On Software Development
The chronicle of an IT tragedy
Preamble: I’m working at Spreaker, an innovative startup about live streaming and podcasting based in Italy. Spreaker is widely deployed on the Amazon Cloud Computing infrastructure, we use different services, including EC2, S3, EBS.
Now, imagine an almost perfect summer sunday evening. Chillin’out with friends, drinking a cold beer, everything seems so good.
Wait, something starts vibrating… I’ve got mail! It will be an advertisment email from a website…. no, it’s Pingdom. And when Pingdom calls, it’s for telling you something you don’t want to know.
This is the rapid progress of the events:
- Notification from Pingdom: “Frontend is DOWN”
- Notification from Pingdom: “Api are DOWN”
- Notification from ServerDensity: “No data received”
WTF?
- The phone rings: “There are problems in EC2. I’m trying to understand what happened. I’ll call you back.”
- The phone rings again: “EC2 is fucked up. See you at the office, I’m already in the car”

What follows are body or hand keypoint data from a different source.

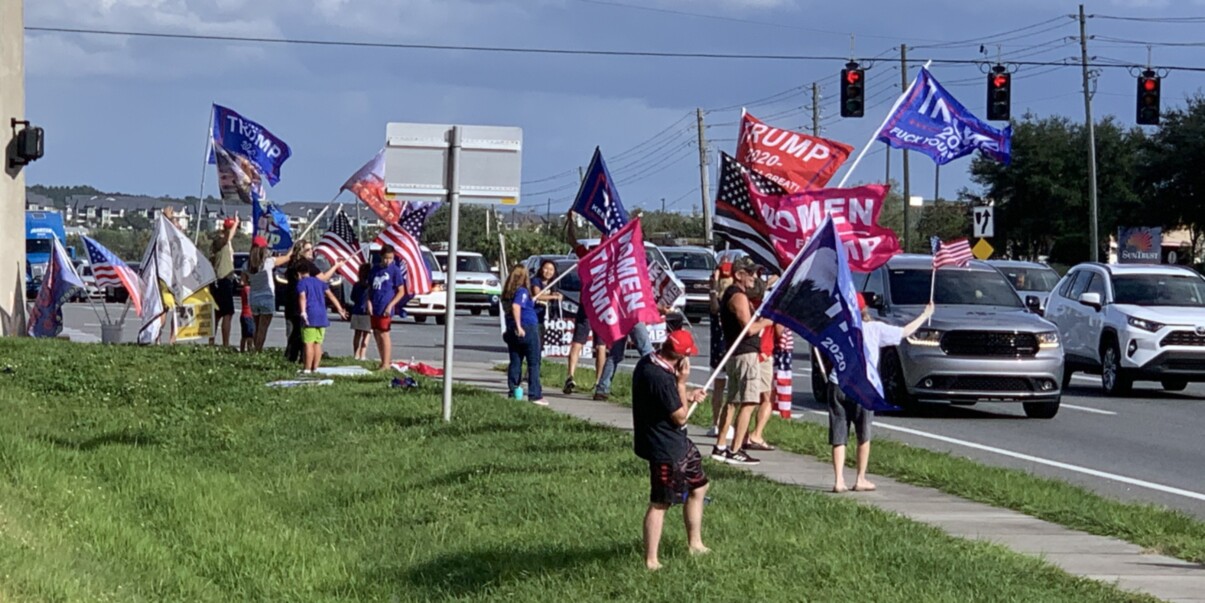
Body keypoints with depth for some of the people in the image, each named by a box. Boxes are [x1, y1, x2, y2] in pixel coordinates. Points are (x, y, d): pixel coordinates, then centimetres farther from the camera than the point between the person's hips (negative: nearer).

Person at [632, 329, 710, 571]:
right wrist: (681, 383, -16)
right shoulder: (661, 378, -30)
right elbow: (680, 417, -19)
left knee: (698, 486, 22)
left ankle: (695, 544, 34)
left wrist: (688, 397, 9)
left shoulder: (647, 363, 1)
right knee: (660, 503, -2)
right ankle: (651, 561, 4)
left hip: (677, 442, 10)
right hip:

The fact: a lightning strike ( in the cloud? :D ) hit the power transformers of an EC2 Availability Zone, the “eu-west-1b”, sparking an explosion and fire. Also part of the backup power plant was impacted by the hit, and parts of the AZ had loss power.
This is an extract from the Amazon EC2 documentation:
Amazon EC2 provides the ability to place instances in multiple locations. Amazon EC2 locations are composed of Regions and Availability Zones. Availability Zones are distinct locations that are engineered to be insulated from failures in other Availability Zones and provide inexpensive, low latency network connectivity to other Availability Zones in the same Region. By launching instances in separate Availability Zones, you can protect your applications from failure of a single location. Regions consist of one or more Availability Zones, are geographically dispersed, and will be in separate geographic areas or countries.

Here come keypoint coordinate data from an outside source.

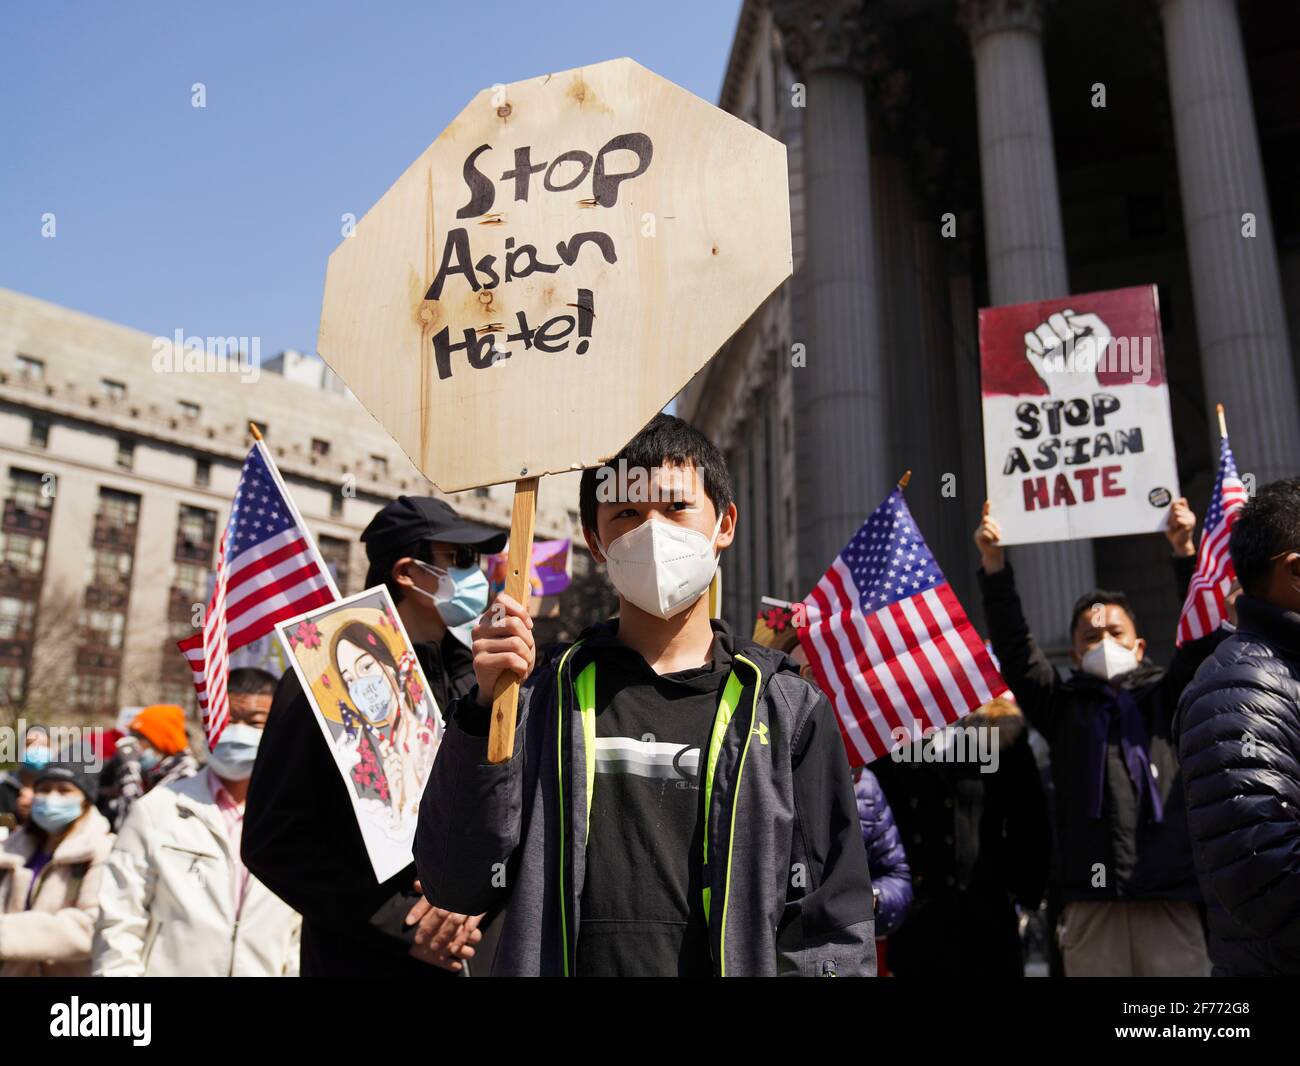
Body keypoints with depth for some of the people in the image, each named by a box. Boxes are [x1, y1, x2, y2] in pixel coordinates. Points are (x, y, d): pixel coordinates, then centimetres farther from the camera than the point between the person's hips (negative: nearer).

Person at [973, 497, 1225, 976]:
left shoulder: (1167, 695, 14)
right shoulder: (1061, 704, 13)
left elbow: (1204, 635, 3)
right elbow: (1013, 644, 4)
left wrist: (1185, 551, -6)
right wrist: (994, 566, -4)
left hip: (1171, 897, 0)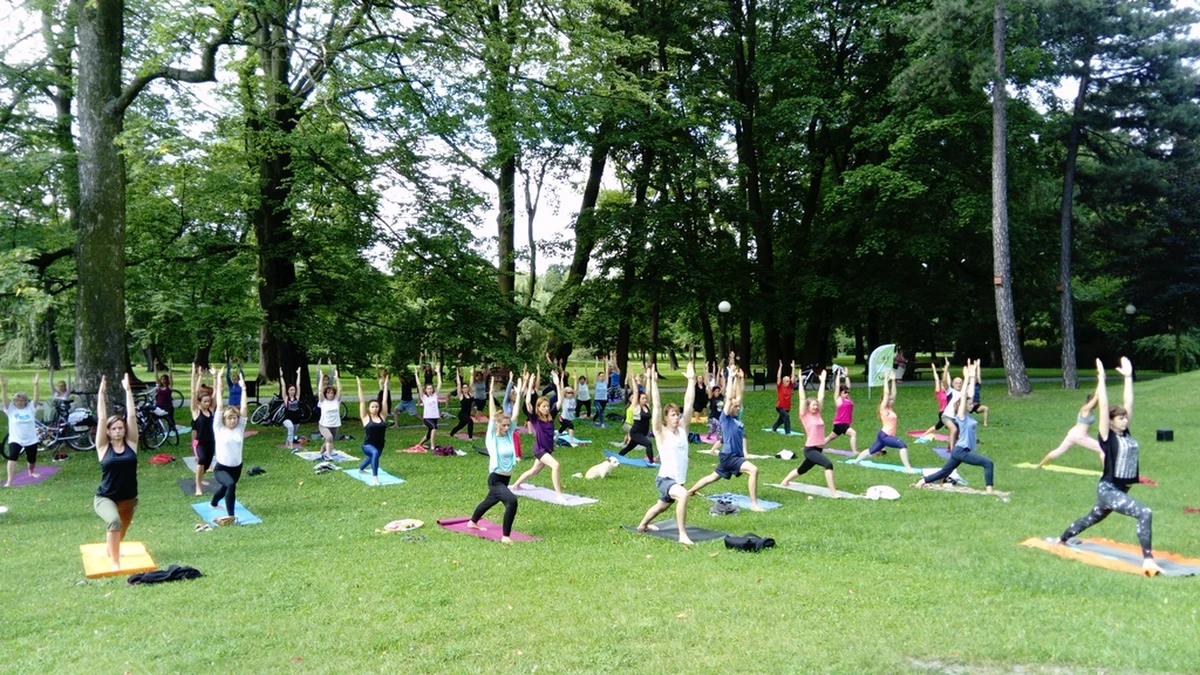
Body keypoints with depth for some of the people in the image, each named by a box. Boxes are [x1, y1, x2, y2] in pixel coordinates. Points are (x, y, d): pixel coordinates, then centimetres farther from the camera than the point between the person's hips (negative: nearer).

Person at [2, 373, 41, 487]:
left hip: (31, 440, 2)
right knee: (12, 457, -21)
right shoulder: (11, 409, -3)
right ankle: (9, 481, -21)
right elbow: (4, 399, -14)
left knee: (32, 460, 14)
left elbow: (36, 398, -14)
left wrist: (35, 385, -27)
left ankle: (31, 472, 47)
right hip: (15, 439, -2)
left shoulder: (30, 408, -2)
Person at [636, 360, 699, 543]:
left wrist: (691, 380, 1)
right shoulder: (661, 433, -10)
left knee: (662, 505, 27)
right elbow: (656, 406, -18)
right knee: (683, 495, -35)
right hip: (665, 479, -7)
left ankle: (642, 525, 54)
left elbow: (689, 403, 3)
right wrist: (654, 382, -22)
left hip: (679, 480, 7)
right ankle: (682, 535, -29)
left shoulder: (682, 429, 4)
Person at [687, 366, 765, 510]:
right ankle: (754, 504, -22)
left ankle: (690, 491, 39)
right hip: (728, 455, -9)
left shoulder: (737, 420, 11)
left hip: (736, 455, 9)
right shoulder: (725, 418, -9)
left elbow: (739, 395, 14)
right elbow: (729, 398, -18)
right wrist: (731, 377, -16)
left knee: (712, 477, 22)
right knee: (753, 470, -24)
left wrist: (741, 378, 12)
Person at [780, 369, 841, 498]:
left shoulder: (817, 414, 9)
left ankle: (785, 481, 41)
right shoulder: (805, 416, -6)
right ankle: (833, 492, -25)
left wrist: (822, 380, 14)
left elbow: (821, 397, 12)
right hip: (810, 449, -7)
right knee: (828, 464, -25)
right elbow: (803, 399, -9)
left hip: (819, 449, 7)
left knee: (802, 470, 20)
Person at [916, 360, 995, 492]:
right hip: (961, 451, -9)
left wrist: (973, 376, 10)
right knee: (988, 463, -16)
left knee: (945, 472, 16)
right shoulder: (961, 416, -11)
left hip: (961, 450, 9)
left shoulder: (968, 415, 10)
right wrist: (967, 378, -14)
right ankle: (989, 490, -18)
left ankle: (923, 480, 23)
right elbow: (963, 397, -15)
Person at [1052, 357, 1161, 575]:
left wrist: (1128, 377, 8)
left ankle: (1061, 540, 43)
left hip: (1121, 490, 8)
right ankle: (1147, 561, -23)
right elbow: (1103, 406, -17)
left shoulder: (1125, 433, 6)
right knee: (1145, 514, -24)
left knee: (1091, 519, 24)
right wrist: (1101, 378, -16)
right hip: (1108, 489, -8)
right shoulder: (1107, 436, -11)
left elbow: (1129, 403, 8)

Unfortunately, our instances were all in the same AZ, the “eu-west-1b”, so we started the “disaster recovery” procedure. All the procedure took about 2 hours for coming back online with the core service, and another two hours to restore all the features. We restored the database from EBS snapshots, moved all instances and services outside of the impaired AZ and slowly the situation becomes normal.

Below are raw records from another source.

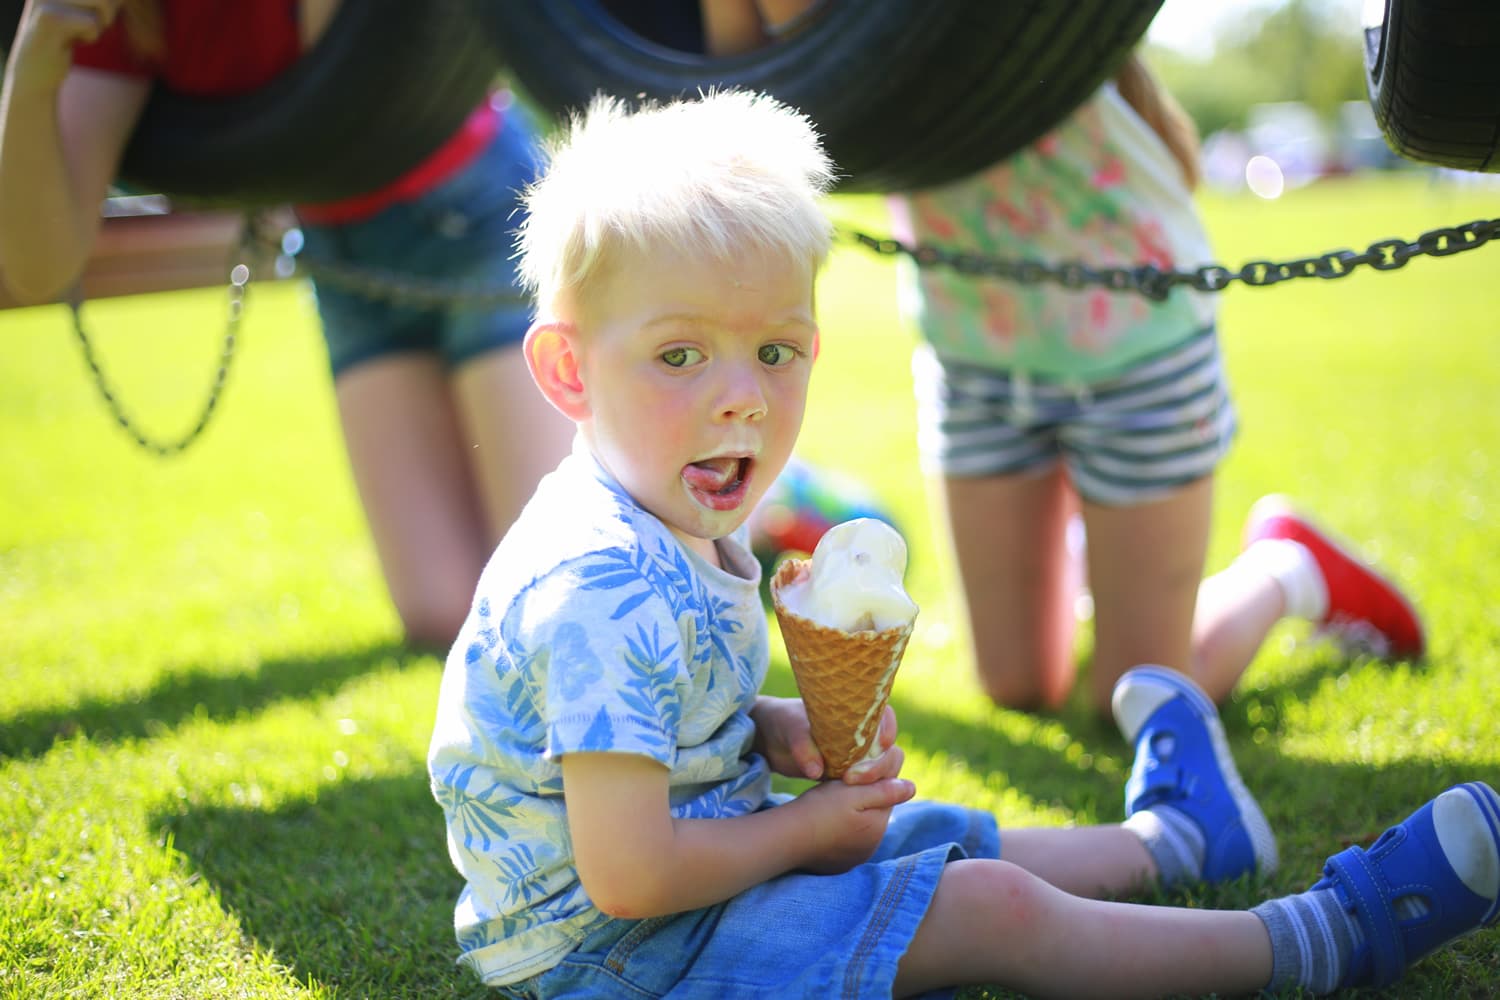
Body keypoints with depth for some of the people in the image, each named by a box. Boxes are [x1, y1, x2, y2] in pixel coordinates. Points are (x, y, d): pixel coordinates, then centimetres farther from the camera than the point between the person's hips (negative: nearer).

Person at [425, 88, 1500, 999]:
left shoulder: (682, 531, 2)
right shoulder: (603, 591, -31)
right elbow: (628, 879, -32)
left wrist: (777, 730, -1)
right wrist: (806, 830, -16)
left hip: (711, 855, 10)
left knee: (956, 844, 24)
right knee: (992, 909, -12)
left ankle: (1167, 837, 50)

What we have learned from this disaster:
- Act like a paranoic for all of your backups and service redundancy
- Implement a multi-AZ AND multi-Region architecture
In concrete this is what have done in these days after the tragedy:
- Cross-AZ and Cross-Region database warm standby replication
- Cross-Region AMI storage
- Cross-Region backups on S3
- Cross-AZ load balancing with Elastic load balancer
- Streaming servers on multiple AZ balanced by our API
- Skynet ( our autoscaling software ) has been modified to autoscale instances on multiple AZ, based on the available zones reported by the Amazon API
It has been a stressful but challenging week, isnt’it?